Die Nutzung dieser "Überlagerung von Zuständen der Atomzahl" ist der Kernpunkt des neuen, von Wissenschaftlern vorgeschlagenen Messprinzips. Die Dynamik der Zustände der Atomanzahl lässt sich mit dem Schwingen eines Pendels vergleichen: So wie sich Pendel mit unterschiedlichen Armlängen in unterschiedlichen Schwingungsfrequenzen unterscheiden, so hat jeder Zustand mit unterschiedlicher Atomanzahl seine eigene Frequenz. Diese Frequenzen ändern sich während der Wechselwirkung zwischen Atomen. Wenn nur paarweise Wechselwirkungen stattfinden würden, würden die "Pendel", die der gleichen Anzahl von Atomen entsprechen, synchron "schwingen", und ihre Frequenzen wären Vielfache der Frequenzen für die beiden wechselwirkenden Atome.

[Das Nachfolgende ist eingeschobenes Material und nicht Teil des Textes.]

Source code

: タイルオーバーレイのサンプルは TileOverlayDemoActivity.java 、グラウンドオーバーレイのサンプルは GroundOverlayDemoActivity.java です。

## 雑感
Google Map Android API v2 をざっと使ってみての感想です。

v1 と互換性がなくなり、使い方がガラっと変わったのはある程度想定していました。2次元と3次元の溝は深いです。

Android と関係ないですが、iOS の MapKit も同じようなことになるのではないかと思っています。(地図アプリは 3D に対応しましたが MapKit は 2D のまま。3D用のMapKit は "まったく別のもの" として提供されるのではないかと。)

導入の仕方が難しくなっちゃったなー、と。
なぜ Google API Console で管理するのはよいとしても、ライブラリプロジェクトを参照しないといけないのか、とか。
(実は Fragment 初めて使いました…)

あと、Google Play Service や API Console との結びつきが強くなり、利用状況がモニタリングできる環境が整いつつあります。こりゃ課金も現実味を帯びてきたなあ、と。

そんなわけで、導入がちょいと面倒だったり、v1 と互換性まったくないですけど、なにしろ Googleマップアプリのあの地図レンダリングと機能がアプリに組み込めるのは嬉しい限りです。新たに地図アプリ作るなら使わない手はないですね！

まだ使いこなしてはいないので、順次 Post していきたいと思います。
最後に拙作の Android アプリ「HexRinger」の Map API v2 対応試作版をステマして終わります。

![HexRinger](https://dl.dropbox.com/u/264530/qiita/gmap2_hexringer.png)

Mit einem ausgeklügelten Versuchsaufbau konnten Physiker die Entwicklung überlagerter Schwingungen zu verschiedenen Zeitpunkten verfolgen. Periodisch wurde das Interferenzmuster sichtbar und verschwand wieder, und so immer wieder. Anhand ihrer Intensität und Periodizität konnten die Physiker eindeutig schlussfolgern, dass die Schwingungsfrequenzen in der Praxis keine Vielfachen von denen bei der Wechselwirkung von nur zwei Atomen sind. Daher findet in diesem Fall ein komplexerer Mechanismus statt.
Aufgrund der extrem niedrigen Temperatur neigen die Atome in jeder "Zelle" des optischen Gitters dazu, einen Quantenzustand einzunehmen, der durch ein minimales Energieniveau gekennzeichnet ist. Das Heisenbergsche Unschärfeprinzip erlaubt es Atomen jedoch, während ihrer Kollision durch höhere Energieniveaus zu "springen". In der Praxis führt dieser Mechanismus zur Kollision von drei, vier oder mehr Atomen gleichzeitig.
Die Ergebnisse dieser Arbeit können zu einem tieferen Verständnis der Wechselwirkung mikroskopischer Teilchen führen, was nicht nur aus Sicht der Grundlagenforschung interessant ist, sondern auch auf die direkte Untersuchung ultrak alter Atome angewendet werden kann in einem optischen Gitter: Die außergewöhnliche experimentelle Kontrollierbarkeit ermöglicht es Ihnen, "Quantensimulatoren" für die Modellierung kondensierter Materie zu erstellen. Solche Quantensimulatoren werden zu einem tieferen Verständnis der Physik der Phänomene Supraleitung und Quantenmagnetismus beitragen. Darüber hinaus ist jede "Zelle" des optischen Gitters ein Miniaturlabor zur Erzeugung exotischer Quantenzustände. Versuchsaufbauten mit optischen Gittern sind möglicherweise das empfindlichste Werkzeug zur Untersuchung interatomarer Wechselwirkungen.